Crítica | O Esquema Fenício - É uma celebração do excesso de controle, onde tudo é tão perfeito que se torna, paradoxalmente, insuportavelmente artificial.

Divulgação | Universal Pictures
 
• Por Alisson Santos 

O Esquema Fenício é, sem qualquer dúvida, um espetáculo visual. Cada enquadramento parece ter sido cuidadosamente pensado para se transformar em uma obra de arte estática. As paletas de cores são organizadas de forma quase obsessiva, a composição cenográfica é milimetricamente calculada, e os movimentos de câmera seguem um balé rigoroso, onde tudo se move no tempo e no espaço com uma precisão quase antinatural.

Esse cuidado extremo com a estética, que em outros momentos da carreira de seu diretor funcionou como uma assinatura de personalidade, aqui começa a parecer uma espécie de prisão criativa. É como se a estética, que deveria ser uma linguagem a serviço da história, se tornasse o próprio protagonista, deixando a trama, os personagens e até o próprio público em segundo plano.

A sensação, conforme o filme avança, é de estar assistindo a uma vitrine de manequins meticulosamente organizados. Tudo é impecável, bonito, perfeitamente simétrico, e, paradoxalmente, frio. O roteiro, que parte de uma premissa até interessante envolvendo uma conspiração diplomática e o tráfico de um artefato fenício, rapidamente se dissolve em diálogos excessivamente elaborados, onde cada frase parece mais preocupada em soar inteligente e espirituosa do que, de fato, transmitir emoção, gerar conexão ou mover a narrativa com naturalidade.

O humor, que deveria brotar organicamente das situações absurdas e das idiossincrasias dos personagens, surge aqui travado, artificial, como se cada piada estivesse previamente plastificada. As situações se encadeiam com tanta rigidez que qualquer possibilidade de surpresa ou espontaneidade desaparece. É um filme que parece estar mais interessado em ser observado como um objeto de design do que em ser vivido como uma experiência emocional ou narrativa.

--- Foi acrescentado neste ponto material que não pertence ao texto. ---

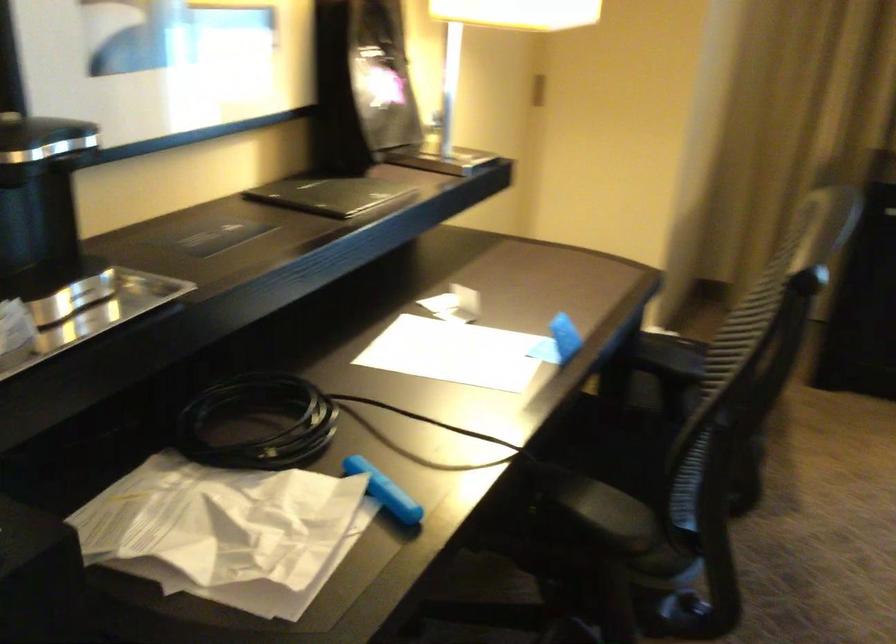
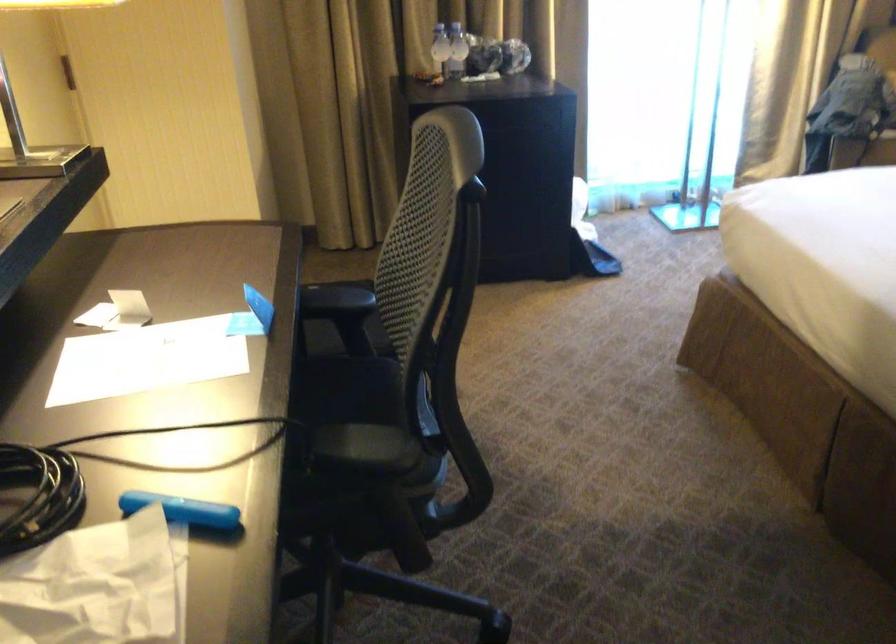
Question: The images are taken continuously from a first-person perspective. In which direction is your viewpoint rotating?

Choices:
 (A) Left
 (B) Right
 (C) Up
 (D) Down

Answer: (B)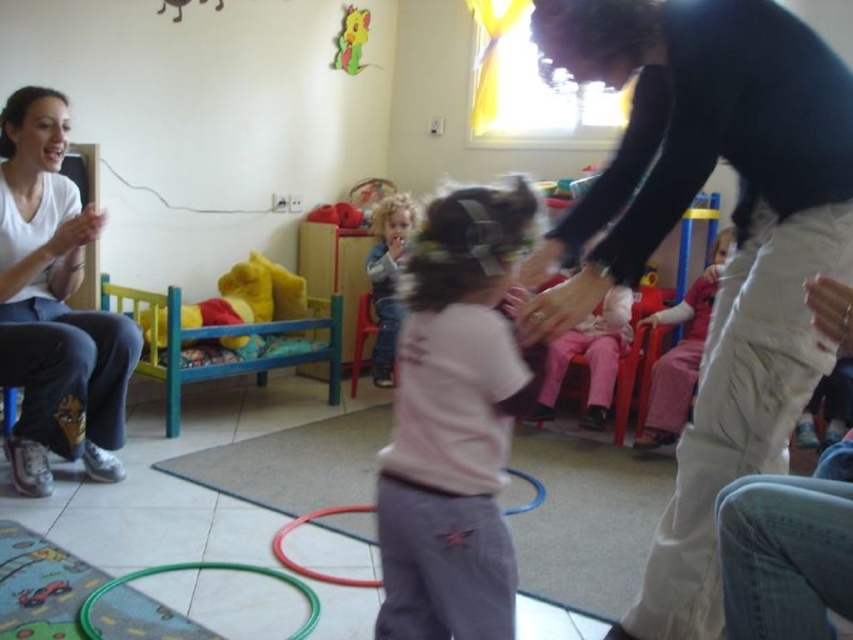
Question: Can you confirm if denim jeans at center is smaller than green plastic hoop at lower center?

Choices:
 (A) yes
 (B) no

Answer: (B)

Question: Estimate the real-world distances between objects in this image. Which object is closer to the white cotton shirt at left?

Choices:
 (A) green plastic hoop at lower center
 (B) denim jeans at center
 (C) rubber hula hoop at center

Answer: (A)

Question: Which of the following is the farthest from the observer?

Choices:
 (A) (374, 272)
 (B) (308, 573)

Answer: (A)

Question: Does green plastic hoop at lower center appear on the left side of rubber hula hoop at center?

Choices:
 (A) yes
 (B) no

Answer: (A)

Question: Considering the real-world distances, which object is closest to the white cotton shirt at left?

Choices:
 (A) green plastic hoop at lower center
 (B) denim jeans at center

Answer: (A)

Question: Does pink cotton shirt at center have a greater width compared to denim jeans at center?

Choices:
 (A) no
 (B) yes

Answer: (B)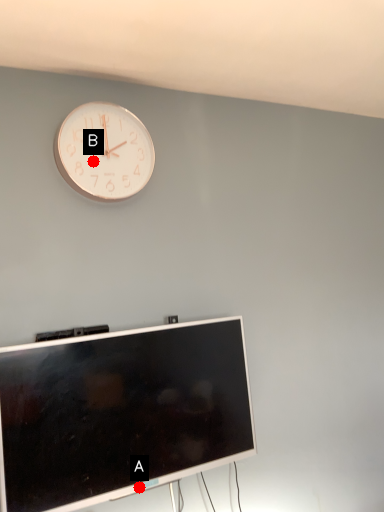
Question: Two points are circled on the image, labeled by A and B beside each circle. Which point appears farthest from the camera in this image?

Choices:
 (A) A is further
 (B) B is further

Answer: (B)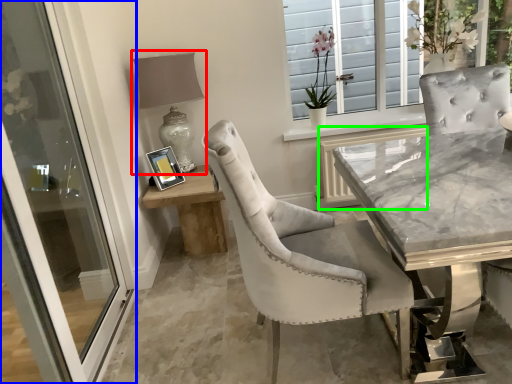
Question: Considering the real-world distances, which object is farthest from table lamp (highlighted by a red box)? door (highlighted by a blue box) or shutter (highlighted by a green box)?

Choices:
 (A) door
 (B) shutter

Answer: (B)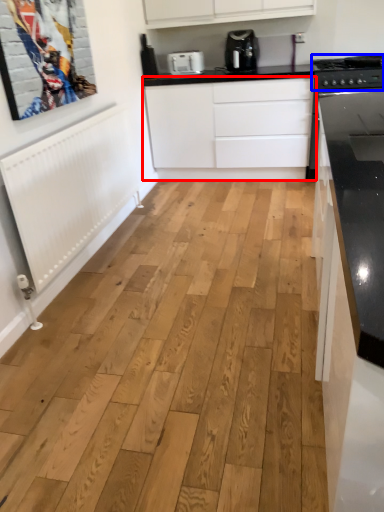
Question: Which object appears farthest to the camera in this image, cabinetry (highlighted by a red box) or stove (highlighted by a blue box)?

Choices:
 (A) cabinetry
 (B) stove

Answer: (A)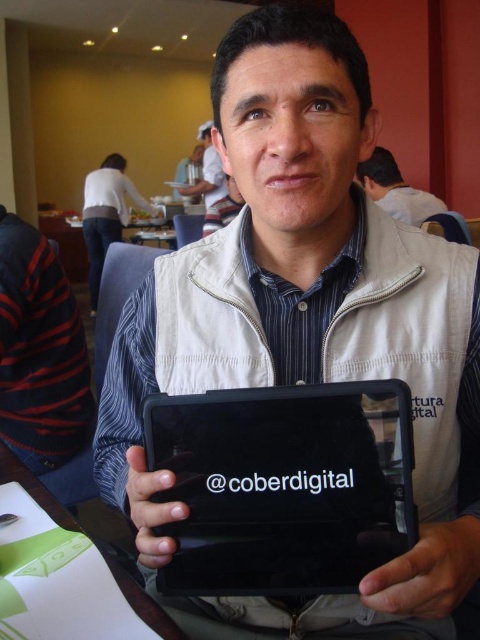
Question: Which object appears closest to the camera in this image?

Choices:
 (A) black matte sweater at left
 (B) matte white tablet at center

Answer: (A)

Question: From the image, what is the correct spatial relationship of black matte tablet at center in relation to green plastic table at lower left?

Choices:
 (A) left
 (B) right

Answer: (B)

Question: Which of these objects is positioned closest to the matte white shirt at upper center?

Choices:
 (A) matte white tablet at center
 (B) black matte tablet at center
 (C) black matte sweater at left

Answer: (A)

Question: Is matte white tablet at upper center wider than matte white tablet at center?

Choices:
 (A) yes
 (B) no

Answer: (A)

Question: Which of the following is the closest to the observer?

Choices:
 (A) (175, 452)
 (B) (182, 193)

Answer: (A)

Question: Considering the relative positions of matte white shirt at upper center and matte white tablet at center in the image provided, where is matte white shirt at upper center located with respect to matte white tablet at center?

Choices:
 (A) left
 (B) right

Answer: (A)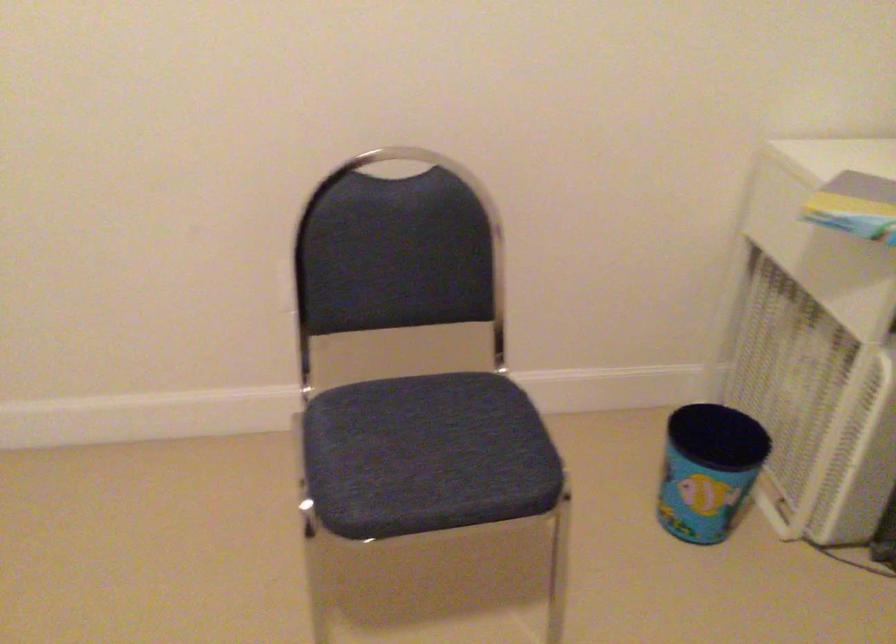
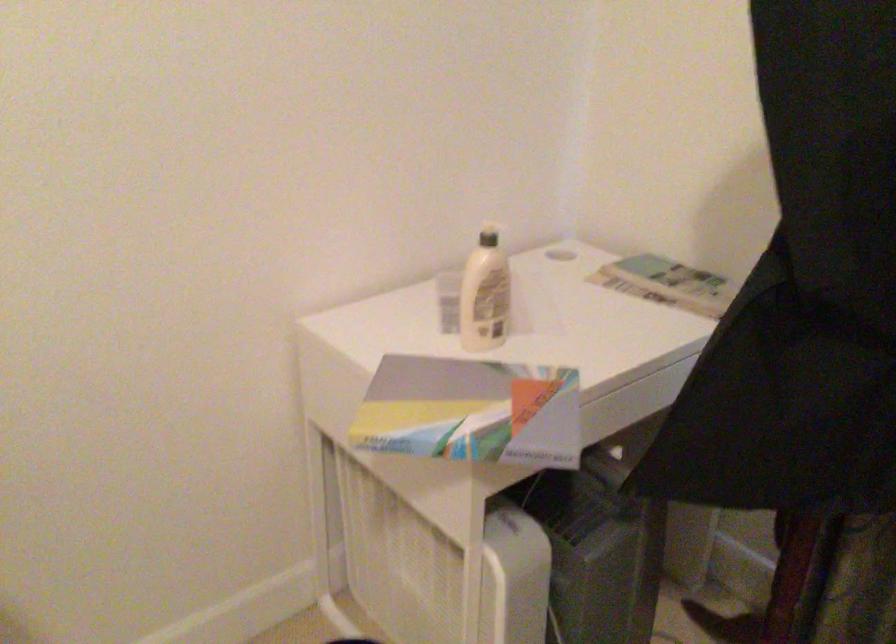
Question: The images are taken continuously from a first-person perspective. In which direction is your viewpoint rotating?

Choices:
 (A) Left
 (B) Right
 (C) Up
 (D) Down

Answer: (B)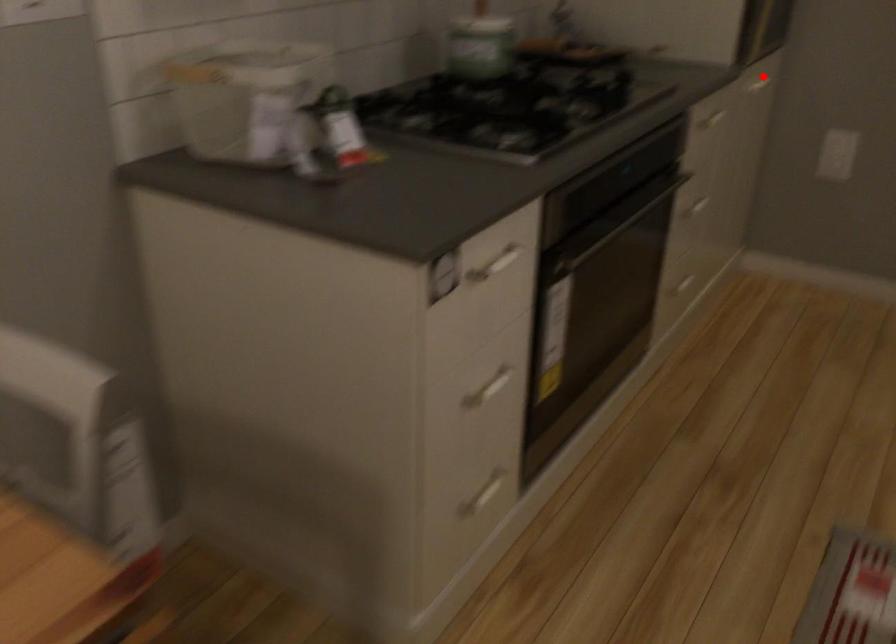
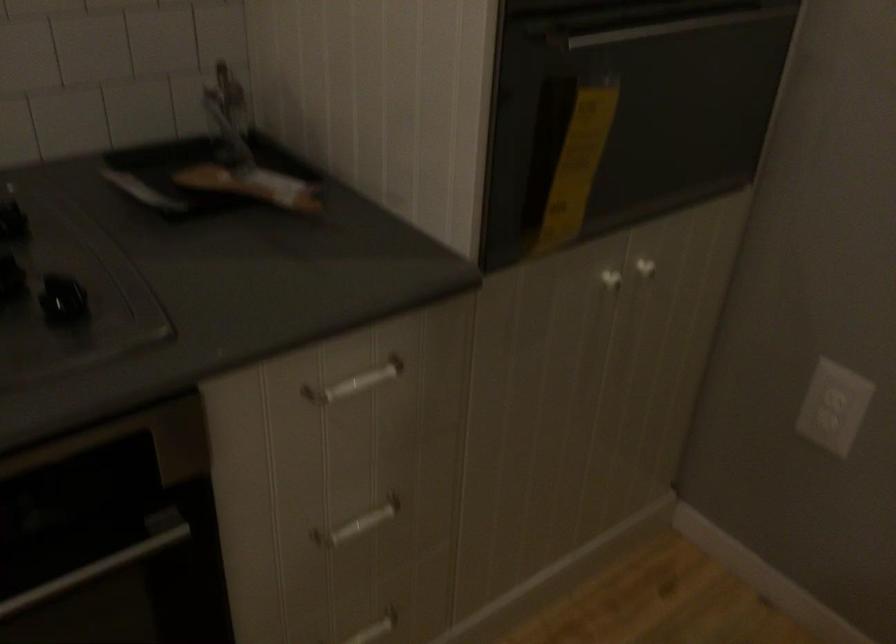
The point at the highlighted location is marked in the first image. Where is the corresponding point in the second image?

(609, 278)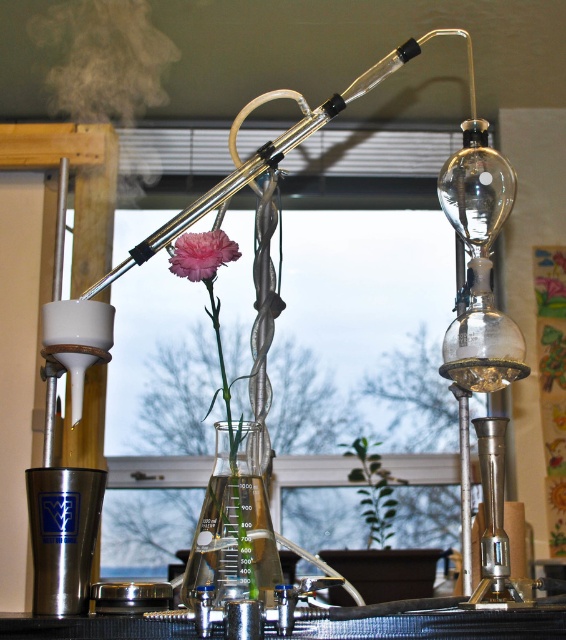
From the picture: In the laboratory scene, there is a transparent glass beaker at center and a pink matte flower at center. Which object is positioned to the right of the other?

The transparent glass beaker at center is to the right of the pink matte flower at center.

You are a researcher observing the laboratory setup. There are two points marked in the image at coordinates point (196, 576) and point (179, 244). Which point is closer to your eyes?

Point (179, 244) is closer to your eyes because it is nearer to the camera compared to point (196, 576), which is further away.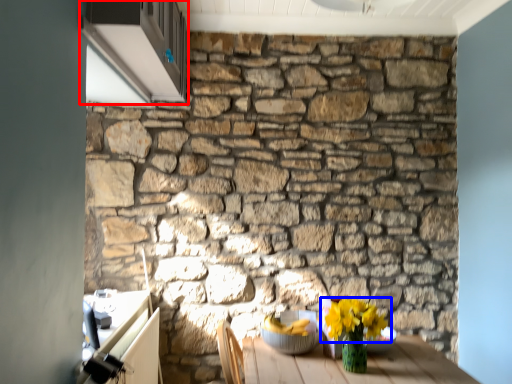
Question: Which object appears closest to the camera in this image, window (highlighted by a red box) or flower (highlighted by a blue box)?

Choices:
 (A) window
 (B) flower

Answer: (A)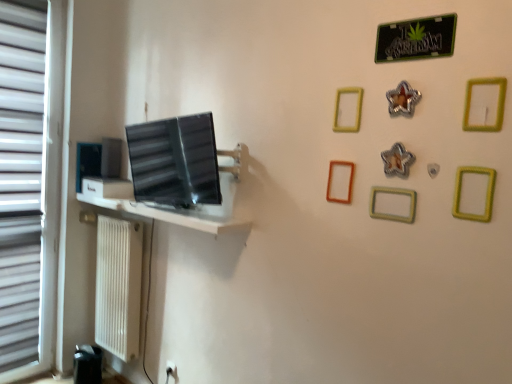
Question: Is white plastic blind at left taller than metallic star at upper center, arranged as the fifth picture frame when viewed from the left?

Choices:
 (A) yes
 (B) no

Answer: (A)

Question: Can metallic star at upper center, arranged as the 5th picture frame when viewed from the back, be found inside white plastic blind at left?

Choices:
 (A) no
 (B) yes

Answer: (A)

Question: Is white plastic blind at left bigger than metallic star at upper center, arranged as the fifth picture frame when viewed from the left?

Choices:
 (A) yes
 (B) no

Answer: (A)

Question: Is white plastic blind at left to the right of metallic star at upper center, arranged as the 5th picture frame when viewed from the back, from the viewer's perspective?

Choices:
 (A) yes
 (B) no

Answer: (B)

Question: Considering the relative positions of white plastic blind at left and metallic star at upper center, arranged as the 5th picture frame when viewed from the back, in the image provided, is white plastic blind at left in front of metallic star at upper center, arranged as the 5th picture frame when viewed from the back,?

Choices:
 (A) no
 (B) yes

Answer: (A)

Question: From the image's perspective, is green matte picture frame at center-right, the fifth picture frame from the right, positioned above or below satin black monitor at center?

Choices:
 (A) below
 (B) above

Answer: (A)

Question: Which is correct: green matte picture frame at center-right, which is the fifth picture frame in front-to-back order, is inside satin black monitor at center, or outside of it?

Choices:
 (A) outside
 (B) inside

Answer: (A)

Question: Is point (372, 208) positioned closer to the camera than point (169, 185)?

Choices:
 (A) farther
 (B) closer

Answer: (B)

Question: Based on their sizes in the image, would you say green matte picture frame at center-right, the fifth picture frame from the right, is bigger or smaller than satin black monitor at center?

Choices:
 (A) small
 (B) big

Answer: (A)

Question: Which is correct: green metallic sign at upper right is inside green matte picture frame at upper right, placed as the 1th picture frame when sorted from right to left, or outside of it?

Choices:
 (A) inside
 (B) outside

Answer: (B)

Question: Considering the positions of point (406, 46) and point (467, 94), is point (406, 46) closer or farther from the camera than point (467, 94)?

Choices:
 (A) closer
 (B) farther

Answer: (B)

Question: In terms of width, does green metallic sign at upper right look wider or thinner when compared to green matte picture frame at upper right, which is the first picture frame in front-to-back order?

Choices:
 (A) thin
 (B) wide

Answer: (A)

Question: From their relative heights in the image, would you say green metallic sign at upper right is taller or shorter than green matte picture frame at upper right, marked as the 8th picture frame in a left-to-right arrangement?

Choices:
 (A) short
 (B) tall

Answer: (A)

Question: From the image's perspective, is white textured radiator at lower left above or below white plastic blind at left?

Choices:
 (A) below
 (B) above

Answer: (A)

Question: In terms of size, does white textured radiator at lower left appear bigger or smaller than white plastic blind at left?

Choices:
 (A) big
 (B) small

Answer: (A)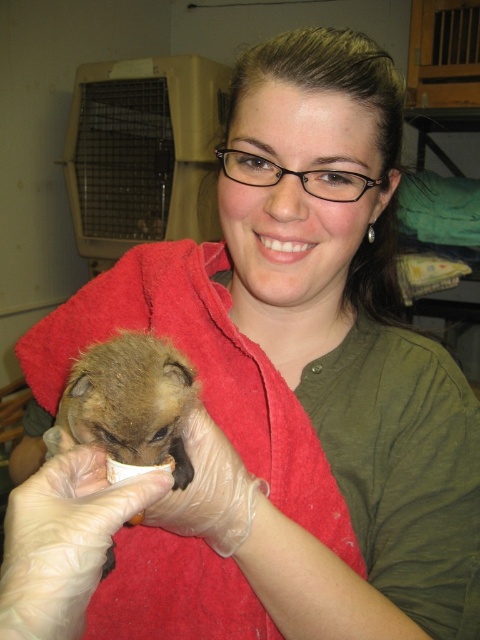
You are a veterinarian who needs to check the health of the brown fuzzy bat at center. Given that your stethoscope can only reach up to 16 inches, can you effectively use it without moving the bat?

The brown fuzzy bat at center and viewer are 17.86 inches apart from each other, which is beyond the stethoscope range of 16 inches. Therefore, you cannot effectively use it without moving the bat closer.

You are a veterinarian preparing to examine an animal. You see the brown fuzzy bat at center and the transparent plastic glove at center. Which object is wider?

The brown fuzzy bat at center is wider than the transparent plastic glove at center.

You are a veterinary assistant trying to locate two specific points marked in the clinic. The first point is at coordinate point (20, 506) and the second is at point (137, 397). From your current position, which point is closer to you?

Point (20, 506) is in front of point (137, 397), so the first point is closer to you.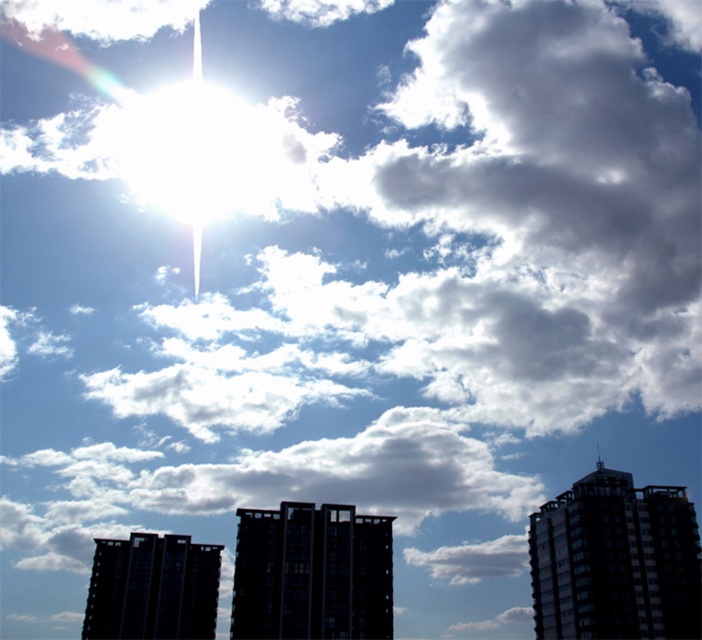
Can you confirm if black glass building at center is bigger than dark glass building at lower left?

No, black glass building at center is not bigger than dark glass building at lower left.

Does point (279, 531) lie in front of point (95, 595)?

Yes, it is.

Measure the distance between point (293, 572) and camera.

Point (293, 572) and camera are 339.25 feet apart.

At what (x,y) coordinates should I click in order to perform the action: click on black glass building at center. Please return your answer as a coordinate pair (x, y). This screenshot has height=640, width=702. Looking at the image, I should click on (311, 573).

Looking at this image, who is positioned more to the left, glassy reflective skyscraper at right or black glass building at center?

black glass building at center is more to the left.

Is glassy reflective skyscraper at right to the right of black glass building at center from the viewer's perspective?

Correct, you'll find glassy reflective skyscraper at right to the right of black glass building at center.

Find the location of `glassy reflective skyscraper at right`. glassy reflective skyscraper at right is located at coordinates (615, 561).

From the picture: Does glassy reflective skyscraper at right come behind dark glass building at lower left?

No, it is in front of dark glass building at lower left.

Between glassy reflective skyscraper at right and dark glass building at lower left, which one has less height?

dark glass building at lower left is shorter.

Is point (694, 595) less distant than point (197, 557)?

Yes, point (694, 595) is closer to viewer.

Locate an element on the screen. The width and height of the screenshot is (702, 640). glassy reflective skyscraper at right is located at coordinates (615, 561).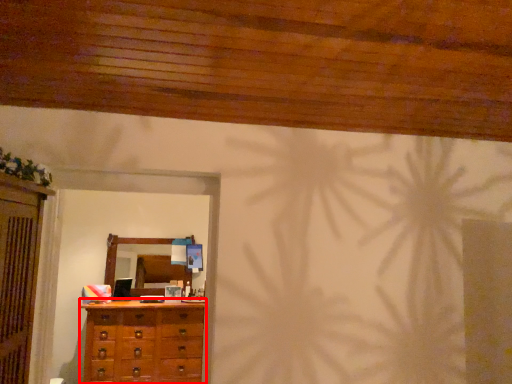
Question: In this image, where is chest of drawers (annotated by the red box) located relative to mirror?

Choices:
 (A) left
 (B) right

Answer: (B)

Divulgação | Universal Pictures

Os personagens, que em outros momentos da filmografia do diretor ganharam vida mesmo dentro de suas excentricidades, aqui são peças de um tabuleiro estético. Eles não respiram, não sangram, não transbordam nada além da função que ocupam no jogo visual. São arquétipos ambulantes; o burocrata neurótico, a noviça blasé, o espião infiltrado. Todos coreografados para caberem perfeitamente nos enquadramentos, nas paletas e nos eixos de simetria, mesmo que isso custe qualquer traço de humanidade.

O maior sintoma desse desequilíbrio está no ritmo. Mesmo sendo um filme relativamente curto, ele parece se arrastar. Há uma estranha percepção de lentidão, não porque falte conteúdo, mas porque o excesso de formalismo esgota a atenção. É aquele tipo de obra que você observa com fascínio nos primeiros minutos, admirando cada detalhe, cada composição, cada escolha estética… até que, em algum ponto, você percebe que está lutando contra o sono, desejando que algo, qualquer coisa, rompa aquela superfície impecável e permita que alguma fagulha de vida atravesse a tela.

No fim das contas, O Esquema Fenício é um filme que sintetiza uma espécie de crise criativa dentro do próprio cinema de autor. Quando a assinatura estética se torna mais importante do que a própria obra, o filme deixa de ser uma experiência sensível e se transforma em um exercício de estilo, belíssimo, sim, mas também vazio, hermético e cansativo. É uma celebração do excesso de controle, onde tudo é tão perfeito que se torna, paradoxalmente, insuportavelmente artificial.

É um filme que você respeita, que você admira como quem observa um relógio suíço desmontado sobre a mesa, maravilhado com a precisão de cada engrenagem. Mas, passada essa admiração inicial, resta apenas a constatação incômoda; toda essa beleza, sozinha, não é suficiente para segurar o peso de uma história que se perdeu no caminho.

O filme estreia nos cinemas em 29 de maio.